By Matt Shuham
In an interview with the Harvard Crimson last year, former Secretary of State Henry Kissinger mentioned something unique about the Kennedy administration: it was the first to heavily utilize college professors. Kissinger said, “it was only in the Kennedy administration in the sixties that an organic relationship was established between the White House and Harvard… [that] has continued not so much between Harvard and the White House, but between the academic world and the White House.”
This mindset of professors, not only as educators but also as policymakers, has pervaded our government since the 1960s. And why shouldn’t it? While some argue that so-called “technocrats” are incapable of directing nations through troubled waters, few oppose the idea of having informed and scholarly advisers guiding our leaders.

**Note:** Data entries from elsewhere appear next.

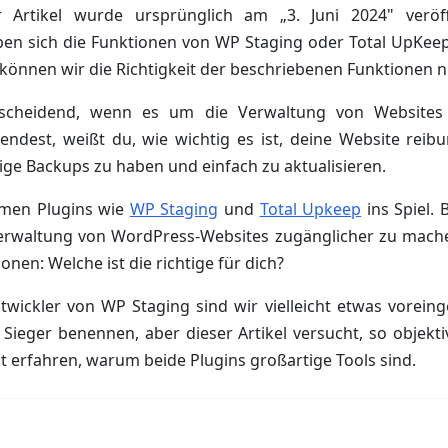
 Artikel wurde ursprünglich am „3. Juni 2024" veröffe
ben sich die Funktionen von WP Staging oder Total UpKee
können wir die Richtigkeit der beschriebenen Funktionen n
entscheidend, wenn es um die Verwaltung von Website
ndest, weißt du, wie wichtig es ist, deine Website reibu
sige Backups zu haben und einfach zu aktualisieren.
men Plugins wie
WP Staging
und
Total Upkeep
ins Spiel. 
Verwaltung von WordPress-Websites zugänglicher zu mache
nen: Welche ist die richtige für dich?
twickler von WP Staging sind wir vielleicht etwas vore
 Sieger benennen, aber dieser Artikel versucht, so objekt
st erfahren, warum beide Plugins großartige Tools sind.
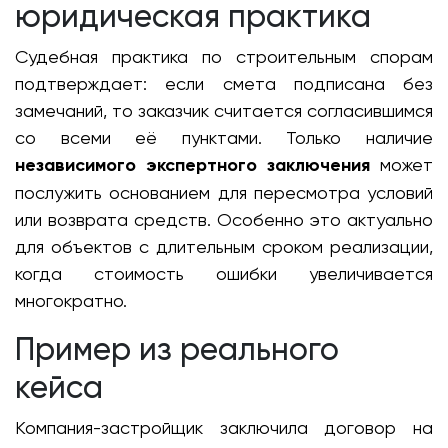
юридическая практика
Судебная практика по строительным спорам
подтверждает: если смета подписана без
замечаний, то заказчик считается согласившимся
со всеми её пунктами. Только наличие
независимого экспертного заключения
может
послужить основанием для пересмотра условий
или возврата средств. Особенно это актуально
для объектов с длительным сроком реализации,
когда стоимость ошибки увеличивается
многократно.
Пример из реального
кейса
Компания-застройщик заключила договор на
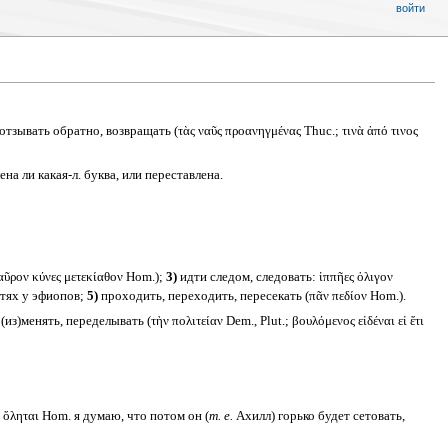
войти
отзывать обратно, возвращать (τὰς ναῦς προανηγμένας Thuc.; τινὰ ἀπό τινος
ена ли какая-л. буква, или переставлена.
αῦρον κύνες μετεκίαθον Hom.);
3)
идти следом, следовать: ἱππῆες ὀλιγον
стях у эфиопов;
5)
проходить, переходить, пересекать (πᾶν πεδίον Hom.).
(из)менять, переделывать (τὴν πολιτείαν Dem., Plut.; βουλόμενος εἰδέναι εἰ ἔτι
ὸς ὄληται Hom. я думаю, что потом он (
т. е.
Ахилл) горько будет сетовать,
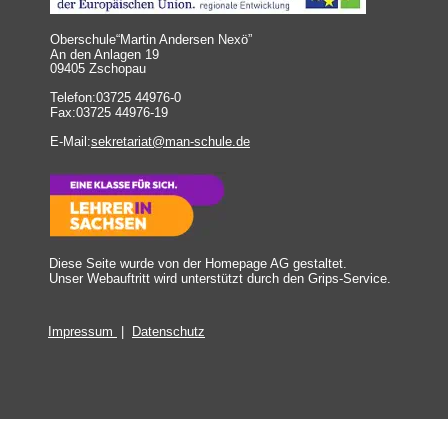
Oberschule“Martin Andersen Nexö”
An den Anlagen 19
09405 Zschopau
Telefon:03725 44976-0
Fax:03725 44976-19
E-Mail:
sekretariat@man-schule.de
Diese Seite wurde von der Homepage AG gestaltet.
Unser Webauftritt wird unterstützt durch den 
Grips-Service
.
Impressum 
 |  
Datenschutz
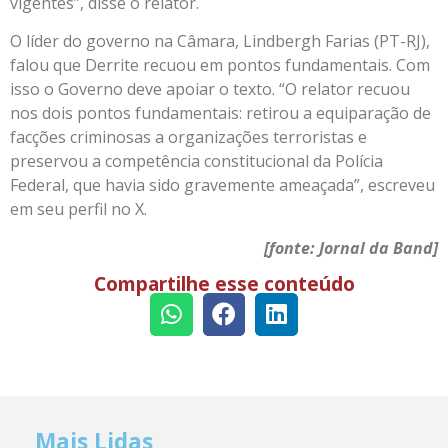
vigentes”, disse o relator.
O líder do governo na Câmara, Lindbergh Farias (PT-RJ),
falou que Derrite recuou em pontos fundamentais. Com
isso o Governo deve apoiar o texto. “O relator recuou
nos dois pontos fundamentais: retirou a equiparação de
facções criminosas a organizações terroristas e
preservou a competência constitucional da Polícia
Federal, que havia sido gravemente ameaçada”, escreveu
em seu perfil no X.
[fonte: Jornal da Band]
Compartilhe esse conteúdo
Mais Lidas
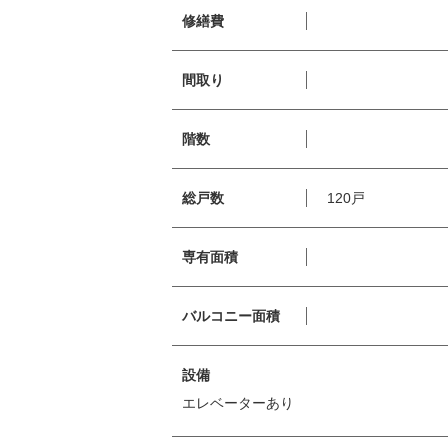
修繕費
間取り
階数
総戸数
120戸
専有面積
バルコニー面積
設備
エレベーターあり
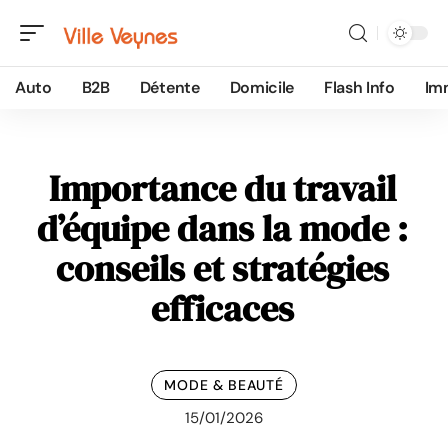
Auto
B2B
Détente
Domicile
Flash Info
Im
Importance du travail
d’équipe dans la mode :
conseils et stratégies
efficaces
MODE & BEAUTÉ
15/01/2026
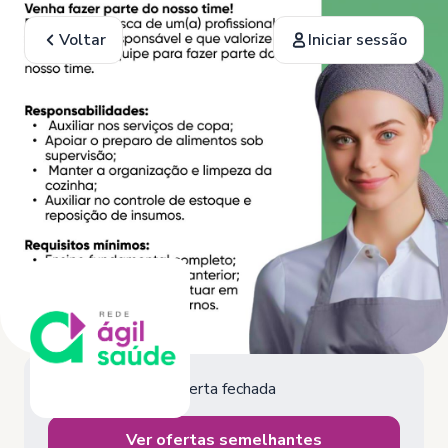
Voltar
Iniciar sessão
Oferta fechada
Ver ofertas semelhantes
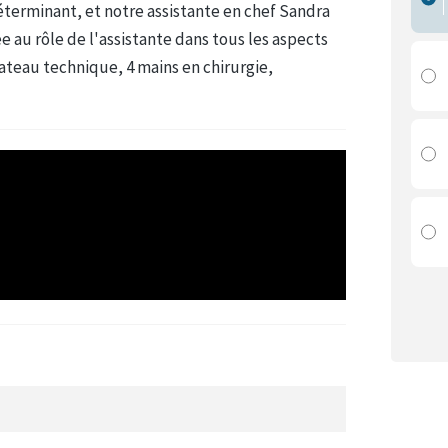
éterminant, et notre assistante en chef Sandra
 au rôle de l'assistante dans tous les aspects
teau technique, 4 mains en chirurgie,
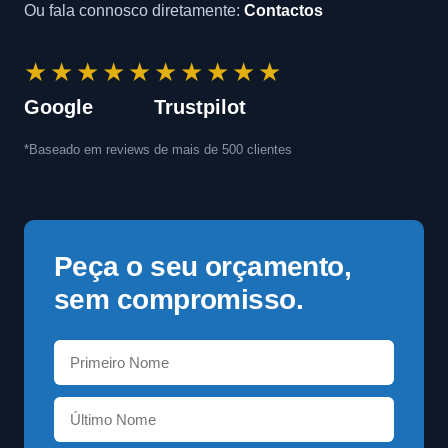
Ou fala connosco diretamente:
Contactos
★★★★★
★★★★★
Google
Trustpilot
*Baseado em reviews de mais de 500 clientes
Peça o seu orçamento,
sem compromisso.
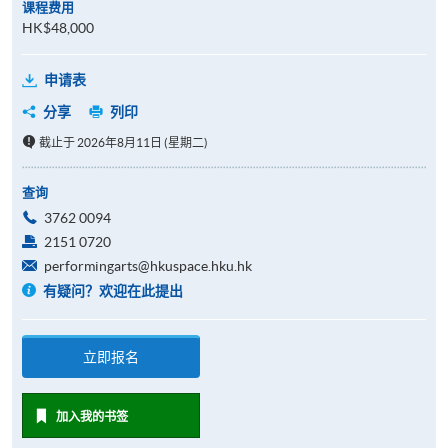
课程费用
HK$48,000
申请表
分享
列印
截止于 2026年8月11日 (星期二)
查询
3762 0094
2151 0720
performingarts@hkuspace.hku.hk
有疑问？欢迎在此提出
立即报名
加入我的书签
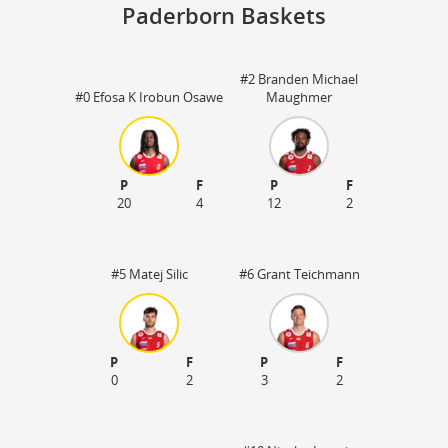
Paderborn Baskets
#2 Branden Michael
Sp
#0 Efosa K Irobun Osawe
Maughmer
33
19
P
F
P
F
20
4
12
2
#5 Matej Silic
#6 Grant Teichmann
P
F
P
F
0
2
3
2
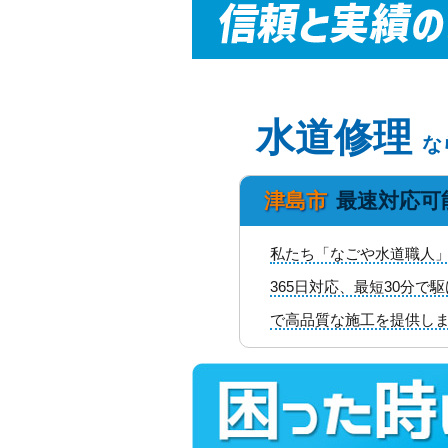
水道修理
な
津島市
最速対応可
私たち「なごや水道職人」
365日対応、最短30分
で高品質な施工を提供し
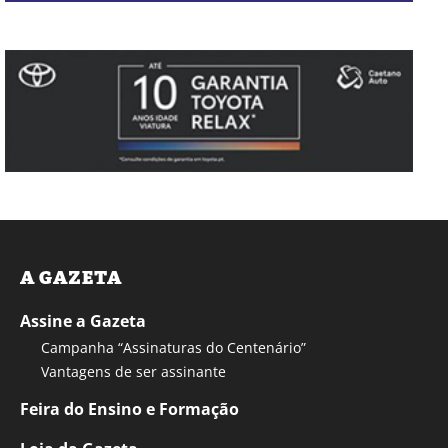
A GAZETA
Assine a Gazeta
Campanha “Assinaturas do Centenário”
Vantagens de ser assinante
Feira do Ensino e Formação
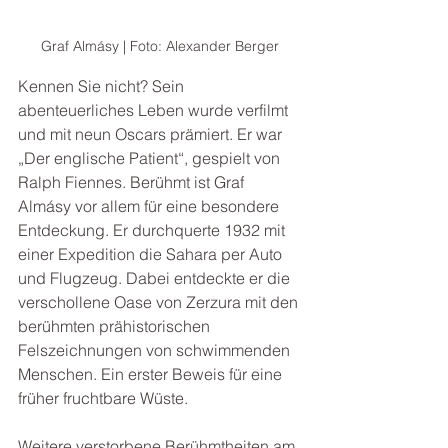
Graf Almásy | Foto: Alexander Berger
Kennen Sie nicht? Sein 
abenteuerliches Leben wurde verfilmt 
und mit neun Oscars prämiert. Er war 
„Der englische Patient“, gespielt von 
Ralph Fiennes. Berühmt ist Graf 
Almásy vor allem für eine besondere 
Entdeckung. Er durchquerte 1932 mit 
einer Expedition die Sahara per Auto 
und Flugzeug. Dabei entdeckte er die 
verschollene Oase von Zerzura mit den 
berühmten prähistorischen 
Felszeichnungen von schwimmenden 
Menschen. Ein erster Beweis für eine 
früher fruchtbare Wüste. 
Weitere verstorbene Berühmtheiten am 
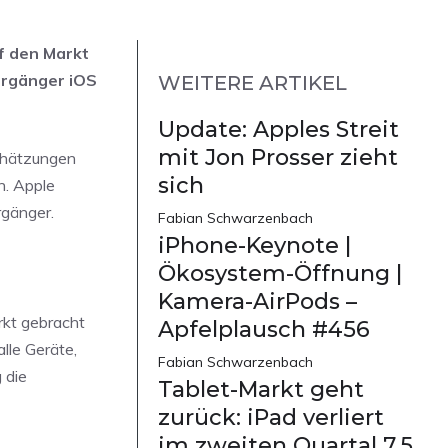
uf den Markt
orgänger iOS
WEITERE ARTIKEL
Update: Apples Streit
mit Jon Prosser zieht
schätzungen
sich
n. Apple
rgänger.
Fabian Schwarzenbach
iPhone-Keynote |
Ökosystem-Öffnung |
Kamera-AirPods –
rkt gebracht
Apfelplausch #456
lle Geräte,
Fabian Schwarzenbach
 die
Tablet-Markt geht
zurück: iPad verliert
im zweiten Quartal 7,5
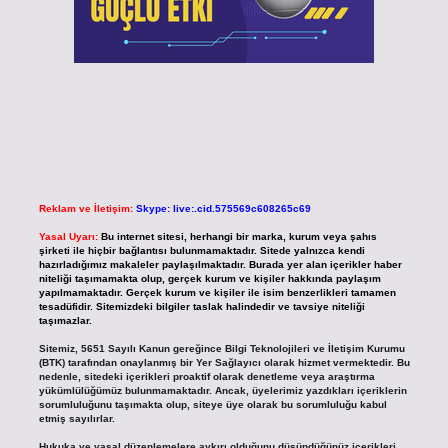
Reklam ve İletişim:
Skype: live:.cid.575569c608265c69
Yasal Uyarı:
Bu internet sitesi, herhangi bir marka, kurum veya şahıs
şirketi ile hiçbir bağlantısı bulunmamaktadır. Sitede yalnızca kendi
hazırladığımız makaleler paylaşılmaktadır. Burada yer alan içerikler haber
niteliği taşımamakta olup, gerçek kurum ve kişiler hakkında paylaşım
yapılmamaktadır. Gerçek kurum ve kişiler ile isim benzerlikleri tamamen
tesadüfidir. Sitemizdeki bilgiler taslak halindedir ve tavsiye niteliği
taşımazlar.
Sitemiz, 5651 Sayılı Kanun gereğince Bilgi Teknolojileri ve İletişim Kurumu
(BTK) tarafından onaylanmış bir Yer Sağlayıcı olarak hizmet vermektedir. Bu
nedenle, sitedeki içerikleri proaktif olarak denetleme veya araştırma
yükümlülüğümüz bulunmamaktadır. Ancak, üyelerimiz yazdıkları içeriklerin
sorumluluğunu taşımakta olup, siteye üye olarak bu sorumluluğu kabul
etmiş sayılırlar.
Hukuka ve yasal düzenlemelere aykırı olduğunu düşündüğünüz içerikleri,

There is a readily fluid relationship between “governing” and “campaigning.” During the 2008 presidential election, John McCain’s advisors included professors from Stanford, Columbia Business School, Vanderbilt, and Harvard among many other institutions. Barack Obama’s advisors notably included Lawrence Summers and Jeffrey Liebman, two big-name Harvard professors who left the “Kremlin on the Charles” to advise the then-Senator. Now, Alan Krueger, a professor at Princeton, is the administration’s top economic advisor
However, what might once have been considered mere policy and campaign advice has become something new, as professors have turned into political surrogates.